READING TEXT: Begin
# Could you help me with my thesis?



## JW3 (Jan 11, 2019)

For my bachelor thesis I'm doing research about classical music listeners and their online habbits. It would mean a lot to me if you could take a little bit of time out of your day to help me out a lot! All respondents will be anonymous and you won't get contacted after completing the survey. Thank you very much for your help!

https://docs.google.com/forms/d/e/1...0QB2mavQ-8O3zS7xKEcayWSA/viewform?usp=sf_link


----------



## ArtMusic (Jan 5, 2013)

You could start a poll here and have members vote on questions relating to classical music. I do that all the time and it can be very revealing from a statistical point of view. Good luck with your Bachelor thesis.


----------



## MarkW (Feb 16, 2015)

I understand your need to do a thesis, but I can't imagine your discovering something useful to the world. And 1) the question about hours listening to other media did not include a time frame, nor allow you to put one in, and 2) I frankly would not click on any of the pictured icons as the subject matter does not match my listening habits. Good luck!


----------



## EnescuCvartet (Dec 16, 2016)

Sorry but this questionaire looks suspicious to me. It seems like marketing research for Brilliant Classics. If I'm wrong I apologize.


----------



## Jayster (Jan 11, 2021)
READING TEXT: End
MATERIAL PROVIDED: Begin
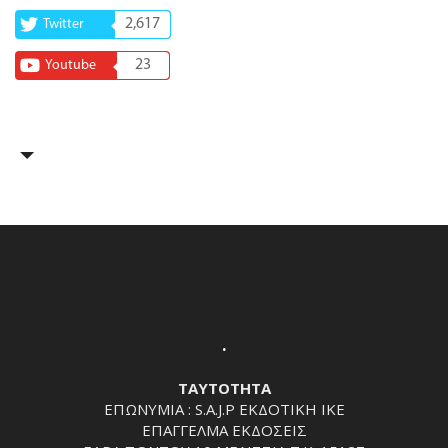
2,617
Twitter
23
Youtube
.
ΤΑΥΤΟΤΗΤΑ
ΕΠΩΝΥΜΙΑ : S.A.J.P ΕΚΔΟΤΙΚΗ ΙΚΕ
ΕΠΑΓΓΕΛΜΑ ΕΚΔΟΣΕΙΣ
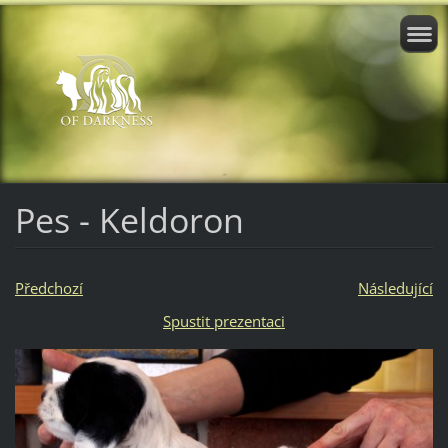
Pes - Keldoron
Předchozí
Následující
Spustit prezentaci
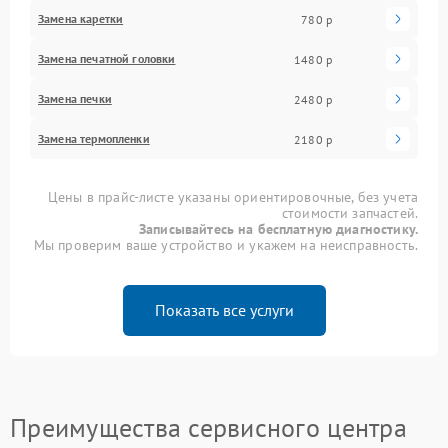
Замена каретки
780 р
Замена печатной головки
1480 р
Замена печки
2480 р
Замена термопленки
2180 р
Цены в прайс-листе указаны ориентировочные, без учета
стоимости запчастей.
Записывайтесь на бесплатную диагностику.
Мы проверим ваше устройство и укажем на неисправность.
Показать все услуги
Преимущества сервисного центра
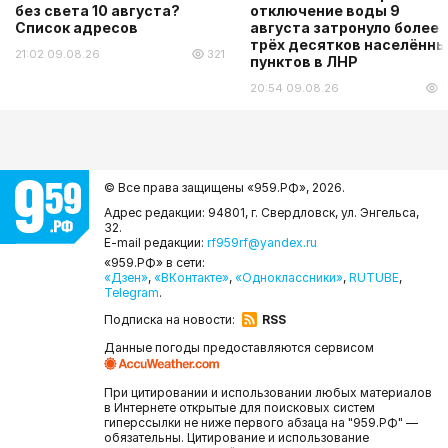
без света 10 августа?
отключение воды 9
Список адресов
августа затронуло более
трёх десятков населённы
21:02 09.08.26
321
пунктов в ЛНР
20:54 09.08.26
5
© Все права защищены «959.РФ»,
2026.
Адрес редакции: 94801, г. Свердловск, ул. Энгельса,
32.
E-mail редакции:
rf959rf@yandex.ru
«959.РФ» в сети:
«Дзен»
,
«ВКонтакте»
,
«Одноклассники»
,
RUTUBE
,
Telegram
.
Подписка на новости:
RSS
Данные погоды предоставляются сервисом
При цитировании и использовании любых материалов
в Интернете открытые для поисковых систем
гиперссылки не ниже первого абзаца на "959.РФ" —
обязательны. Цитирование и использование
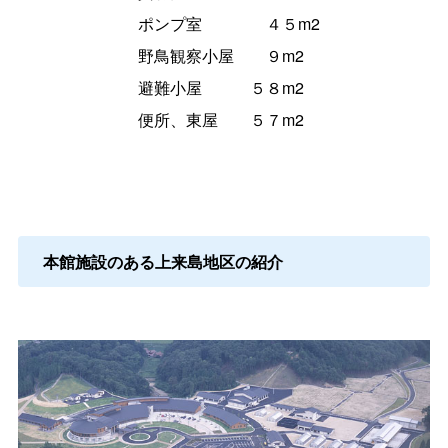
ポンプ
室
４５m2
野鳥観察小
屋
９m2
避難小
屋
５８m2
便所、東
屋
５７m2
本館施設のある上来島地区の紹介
MATERIAL PROVIDED: End
▶ [JOB 1] Render the lines of the entries as one numbered list, with blank lines dropped and the picture markers left out.
▶ [JOB 2] Carry the thesis survey thread forward from the point where it stops.
The entries have no connection to the thread above them.

▶ [YOUR RESPONSE 1]
1. 2,617
2. Twitter
3. 23
4. Youtube
5. .
6. ΤΑΥΤΟΤΗΤΑ
7. ΕΠΩΝΥΜΙΑ : S.A.J.P ΕΚΔΟΤΙΚΗ ΙΚΕ
8. ΕΠΑΓΓΕΛΜΑ ΕΚΔΟΣΕΙΣ
9. Pes - Keldoron
10. Předchozí
11. Následující
12. Spustit prezentaci
13. Замена каретки
14. 780 р
15. Замена печатной головки
16. 1480 р
17. Замена печки
18. 2480 р
19. Замена термопленки
20. 2180 р
21. Цены в прайс-листе указаны ориентировочные, без учета
22. стоимости запчастей.
23. Записывайтесь на бесплатную диагностику.
24. Мы проверим ваше устройство и укажем на неисправность.
25. Показать все услуги
26. Преимущества сервисного центра
27. без света 10 августа?
28. отключение воды 9
29. Список адресов
30. августа затронуло более
31. трёх десятков населённы
32. 21:02 09.08.26
33. 321
34. пунктов в ЛНР
35. 20:54 09.08.26
36. 5
37. © Все права защищены «959.РФ»,
38. 2026.
39. Адрес редакции: 94801, г. Свердловск, ул. Энгельса,
40. 32.
41. E-mail редакции:
42. rf959rf@yandex.ru
43. «959.РФ» в сети:
44. «Дзен»
45. ,
46. «ВКонтакте»
47. ,
48. «Одноклассники»
49. ,
50. RUTUBE
51. ,
52. Telegram
53. .
54. Подписка на новости:
55. RSS
56. Данные погоды предоставляются сервисом
57. При цитировании и использовании любых материалов
58. в Интернете открытые для поисковых систем
59. гиперссылки не ниже первого абзаца на "959.РФ" —
60. обязательны. Цитирование и использование
61. ポンプ
62. 室
63. ４５m2
64. 野鳥観察小
65. 屋
66. ９m2
67. 避難小
68. 屋
69. ５８m2
70. 便所、東
71. 屋
72. ５７m2
73. 本館施設のある上来島地区の紹介

▶ [YOUR RESPONSE 2]
You say that this is for your thesis, but in the introduction of your survey, you say: ‘With your help we want to improve your experience with classical music on YouTube.’

What does your thesis have to do with YouTube?


----------



## Phil loves classical (Feb 8, 2017)

Agree with the points in the last 3 posts. The 'we' seems to give it away.


----------



## Rogerx (Apr 27, 2018)

What had you done with no internet? In the good old days hè .


----------



## SONNET CLV (May 31, 2014)

*Could you help me with my thesis?*



JW3 said:


> For my bachelor thesis I'm doing research about classical music listeners and their online habbits [sic.]. ...


Contact me directly and I'll give you a quote for my pay rate and where to send the check.

I am rather confused by the second part of your "thesis" research topic, which I take to be "habits". Online habits. Clothing worn while online? Or more specifically, "a long, loose garment worn by a member of a religious order or cult"? Are you implying we classical music listeners are a religion, or a cult? In any case, I wouldn't want to cut my payrate because I happen to surf the web while naked. But if I _have_ to get a habit, I intend to add the cost to my expenses, which increases my fee.


----------



## Amadea (Apr 15, 2021)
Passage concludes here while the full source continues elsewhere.